Together with the other studies we did with our research group we found that there really is no standard ‘constellation’ of people, roles, rules, tools and artefacts - no ideals of connected learning; not all successful networks will have the same characteristics (de Haan, Leander, Ünlüsoy & Prinsen, 2014).

As for your question about linking home and school, I do get a sense that it might not do service to those youth that are trying to carve out alternate identities for themselves through the opportunities that the ‘away from home’ contexts offer them. Still, some youth thrive with more support from the home environment (as I saw in my work where they actively seek out more active roles in their family environment and rely on this environment for support and inspiration). So in my view it depends on how it aligns with the (active or passive) strategy of the youth in question…
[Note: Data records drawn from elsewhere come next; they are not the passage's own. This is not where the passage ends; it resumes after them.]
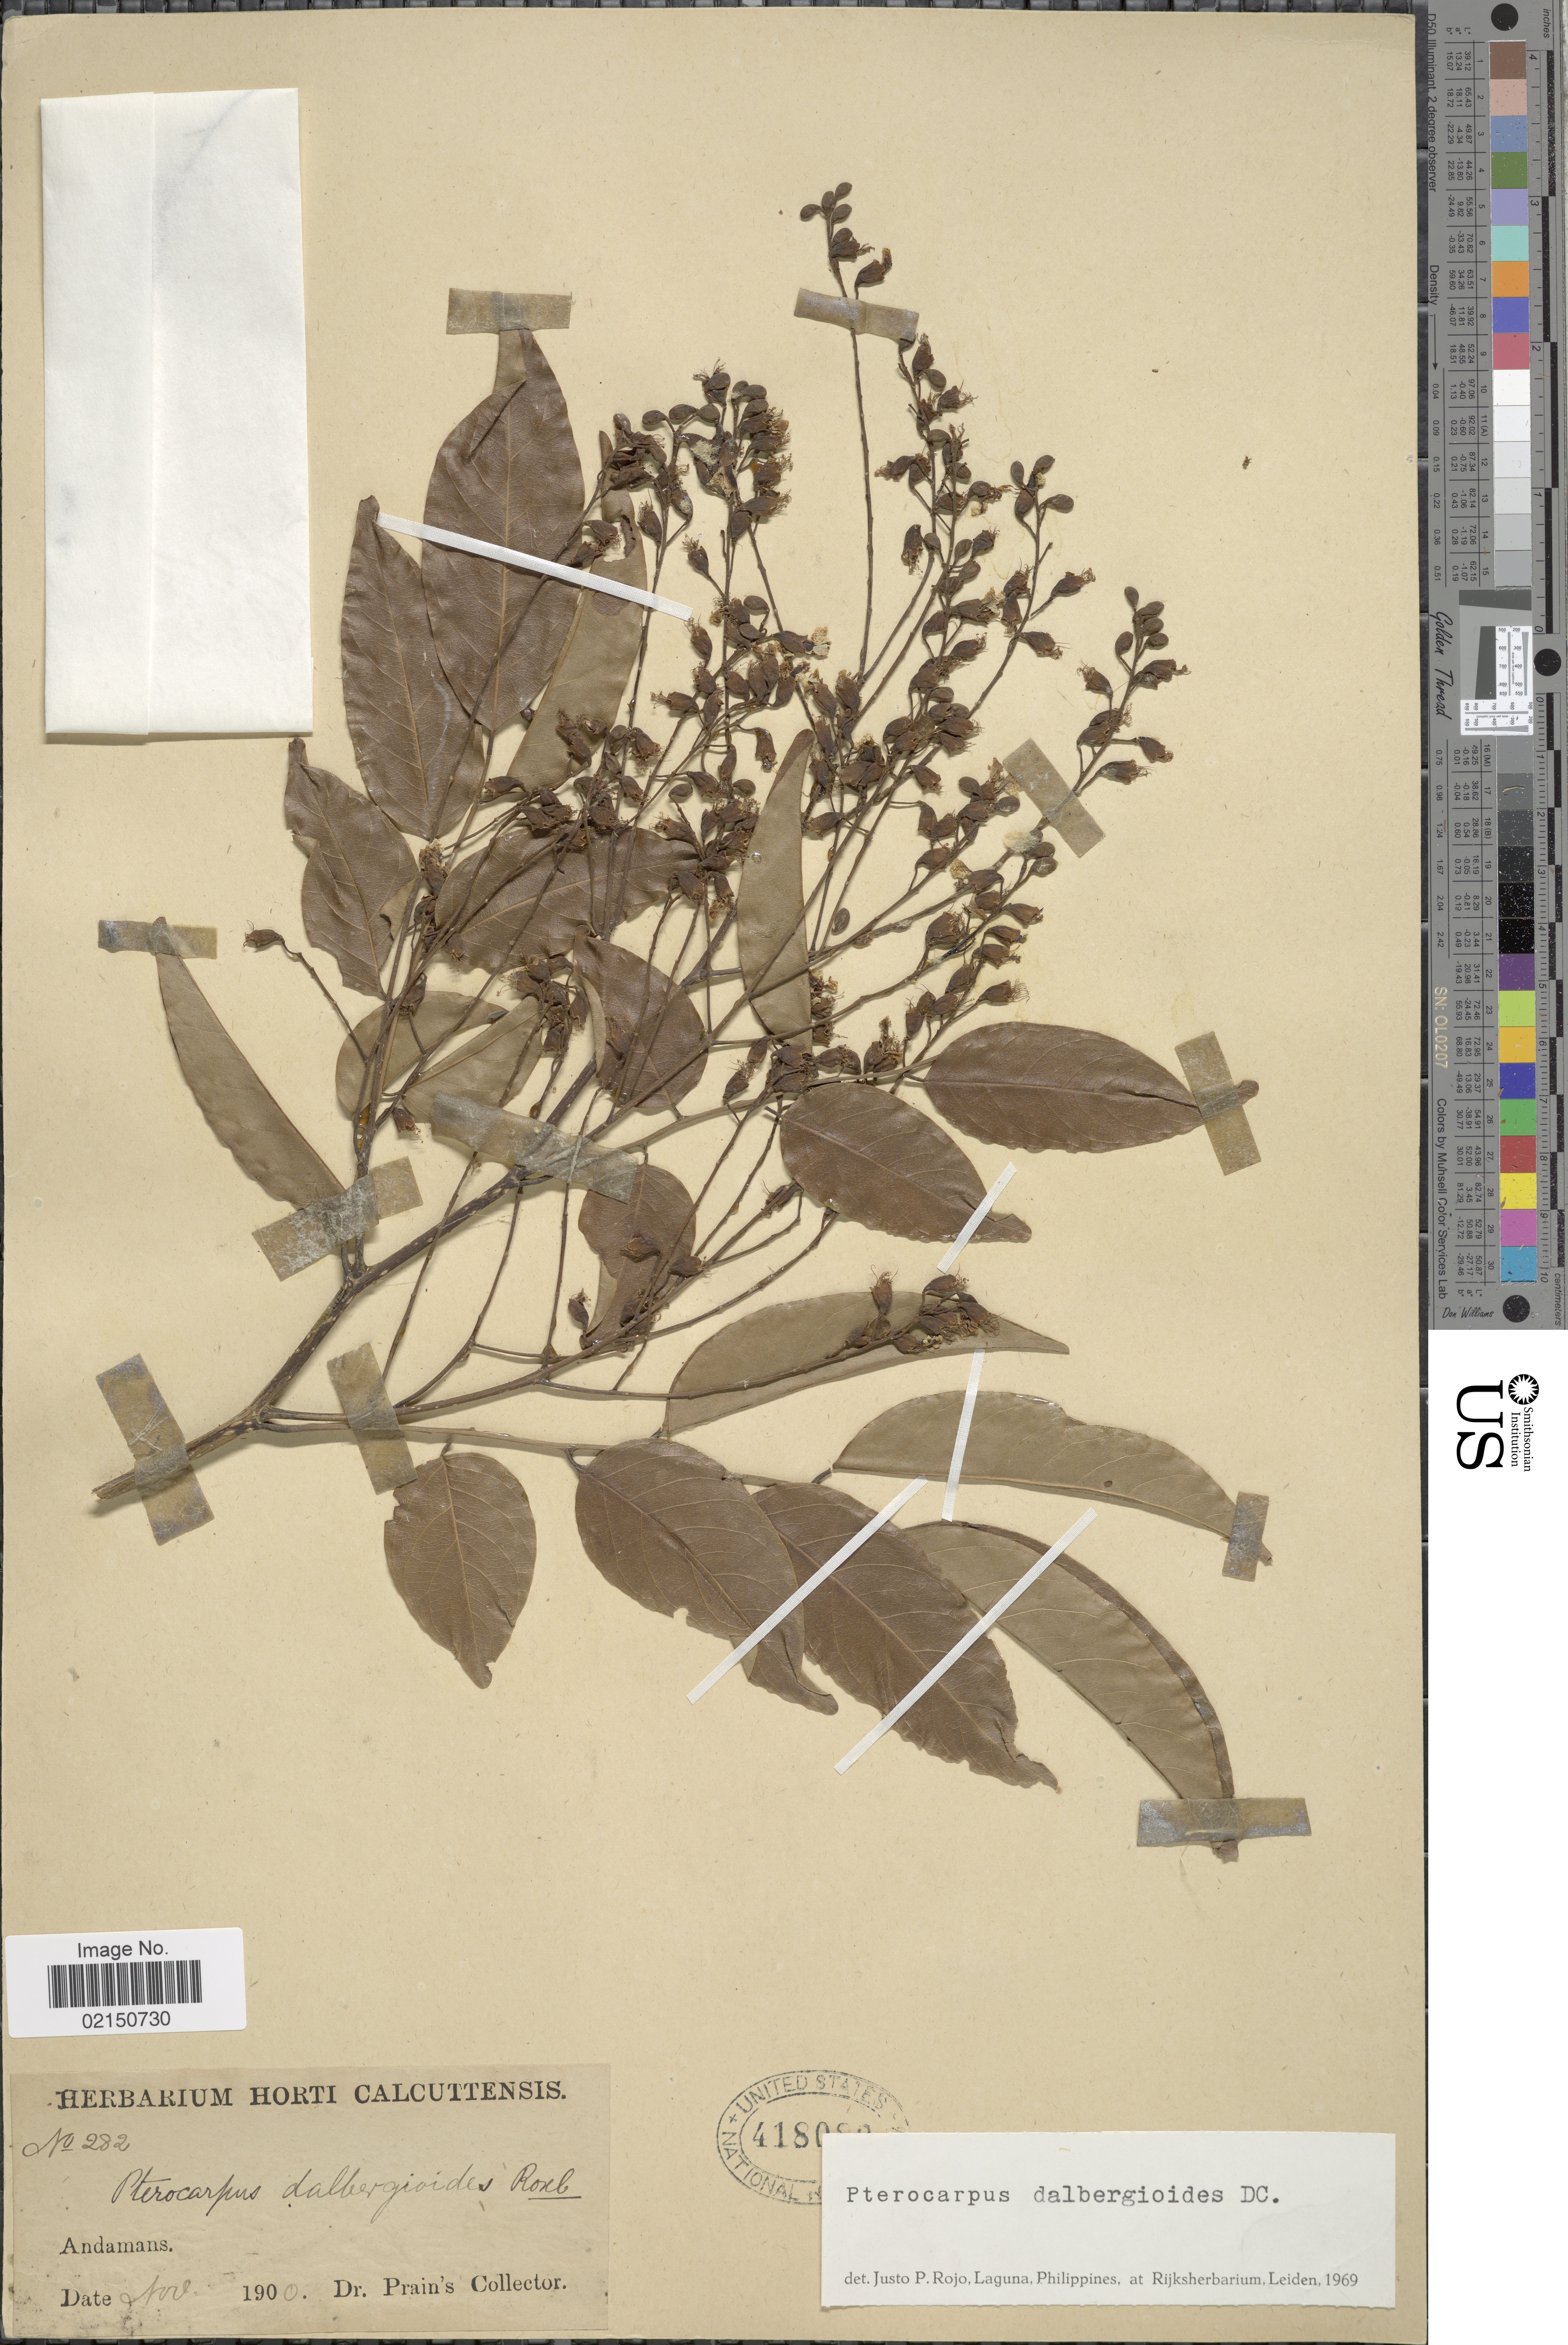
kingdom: Plantae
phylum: Tracheophyta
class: Magnoliopsida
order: Fabales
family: Fabaceae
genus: Pterocarpus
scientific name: Pterocarpus dalbergioides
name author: Roxb. ex DC.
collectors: Dr. Prain's collector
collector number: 282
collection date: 1900-11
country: India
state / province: Andaman and Nicobar Islands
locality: Andamans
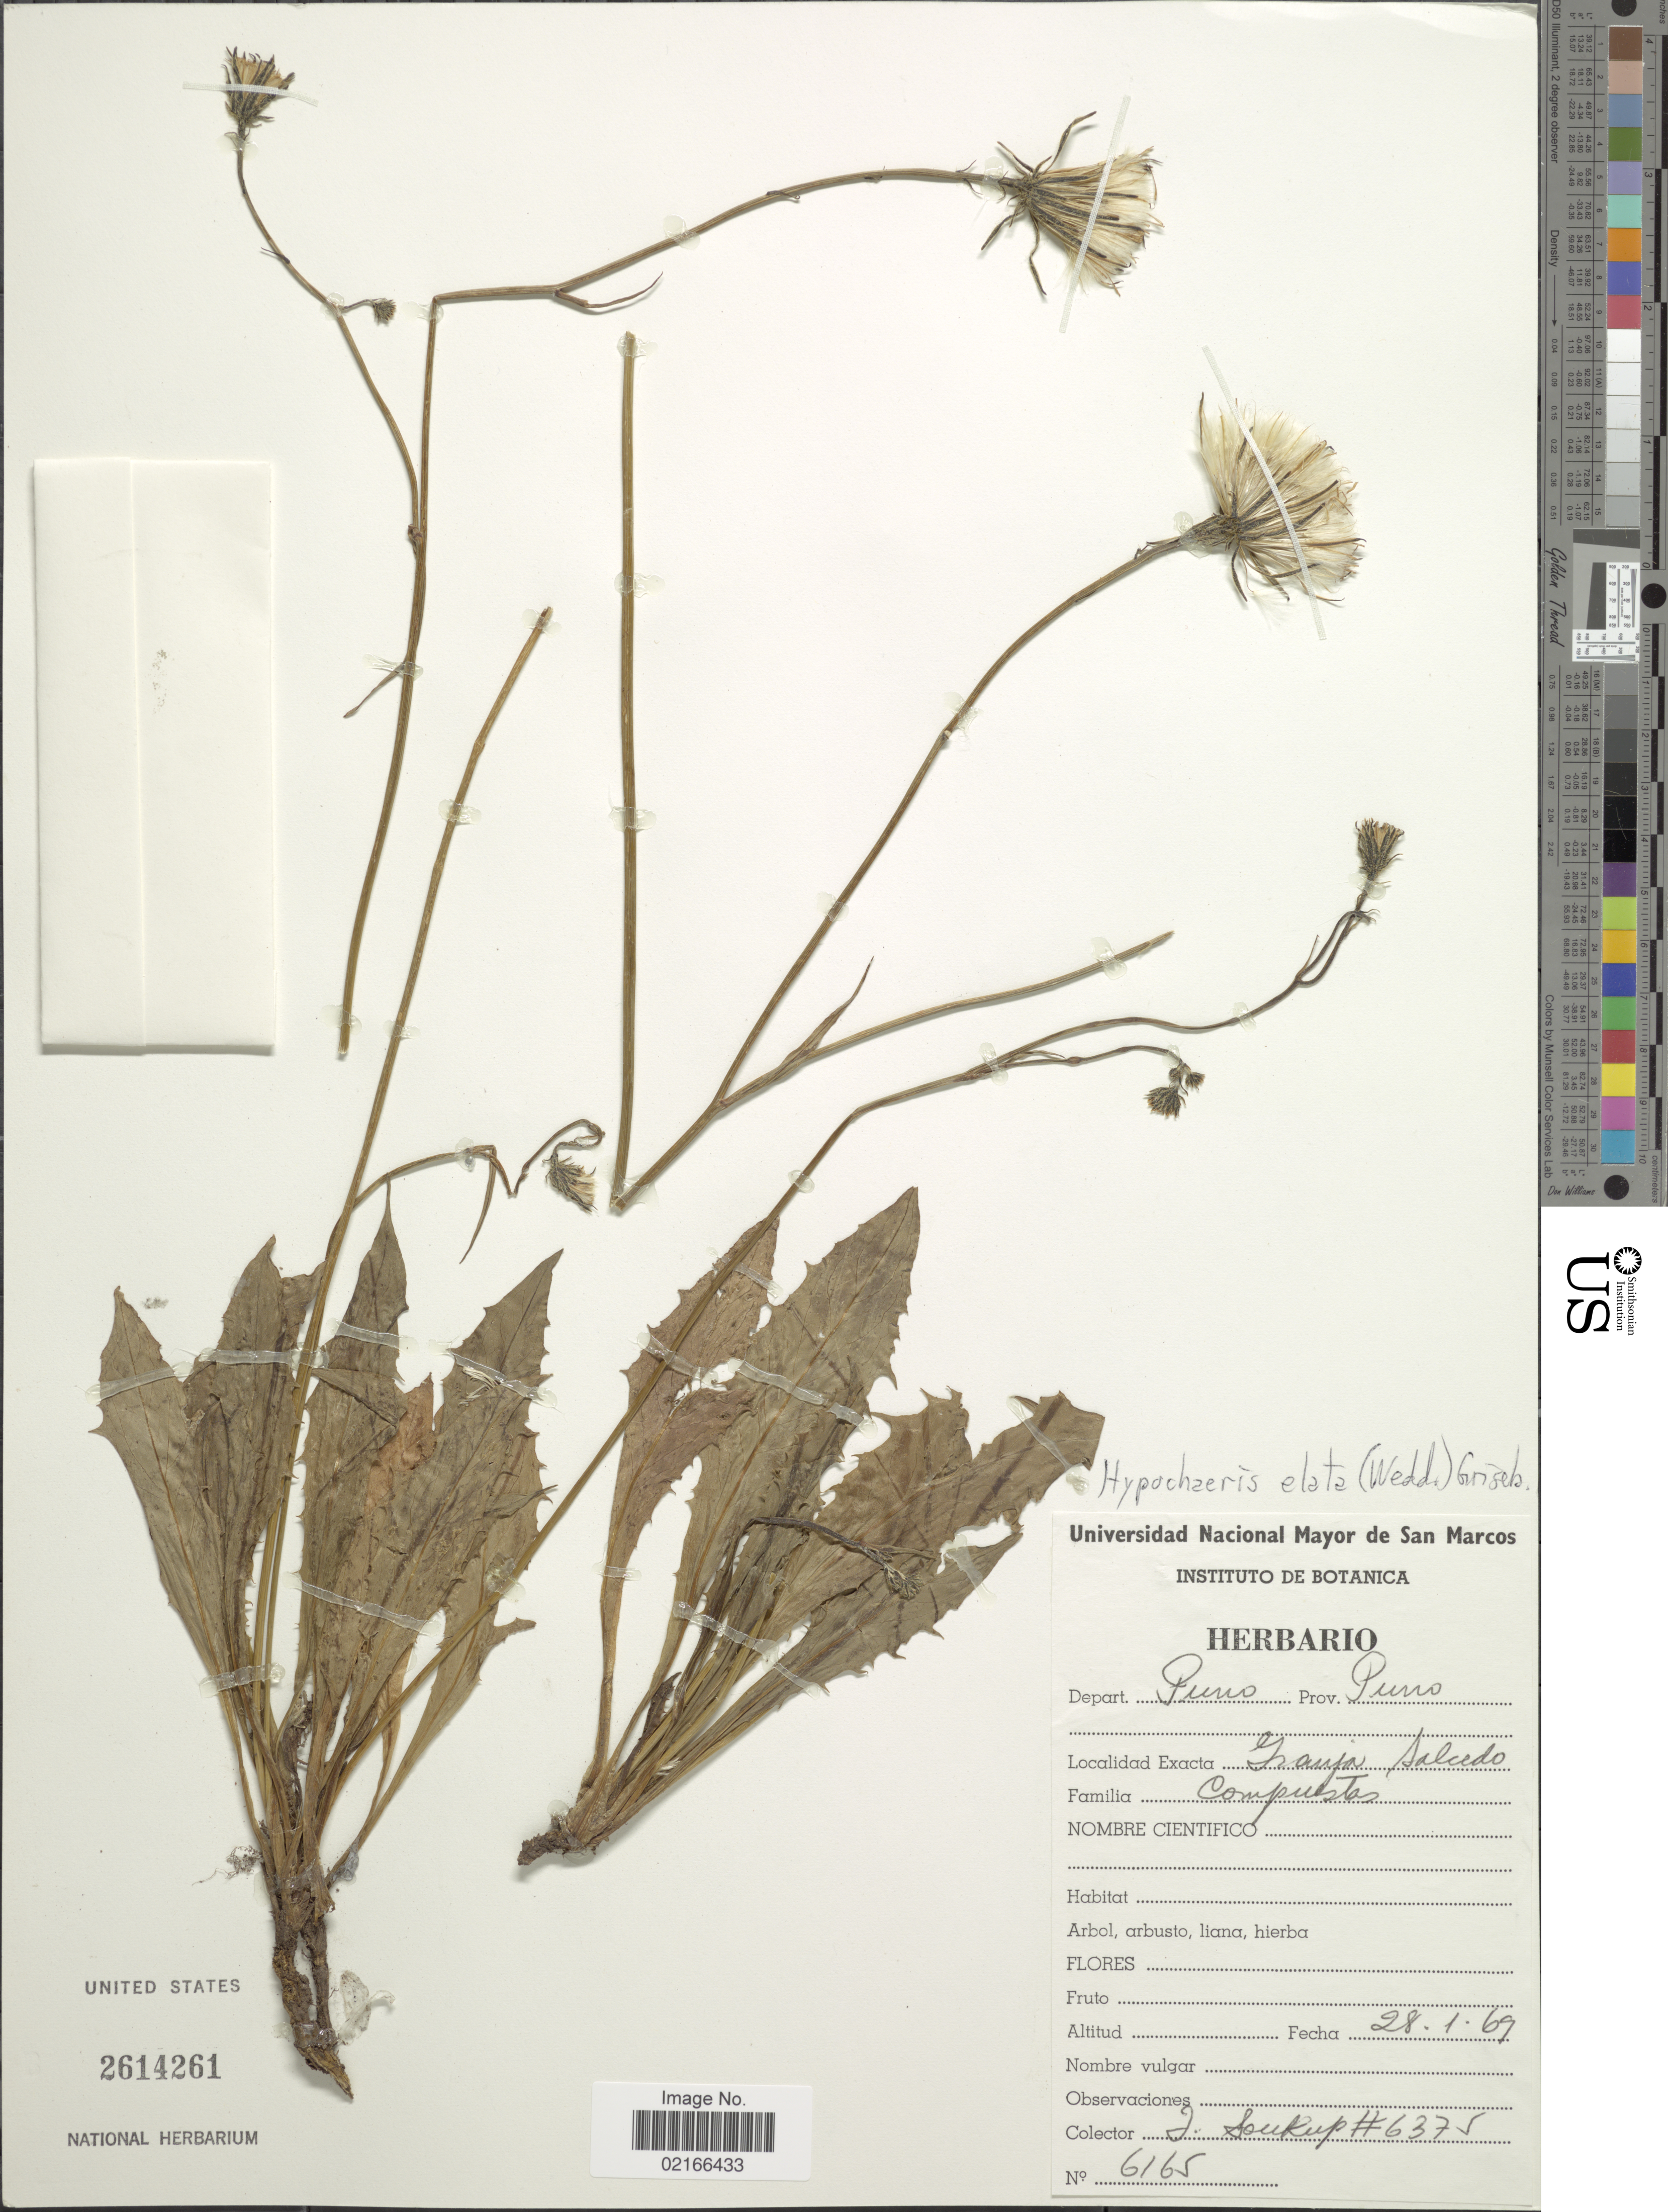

Still, general encouragement to bring into school the many talents and skills that youth may develop outside of school (in informal contexts) might be very powerful. I think many youth have hidden talents that teachers need to become more aware of :smile:

Looking forward to read all the other threads here!

Thank you for the hotseat.

Regards,
Fleur


#34

Glad you are able to join in, @Fleur_Prinsen. Part of #connectedlearning itself involves engaging in conversation threads as we need them!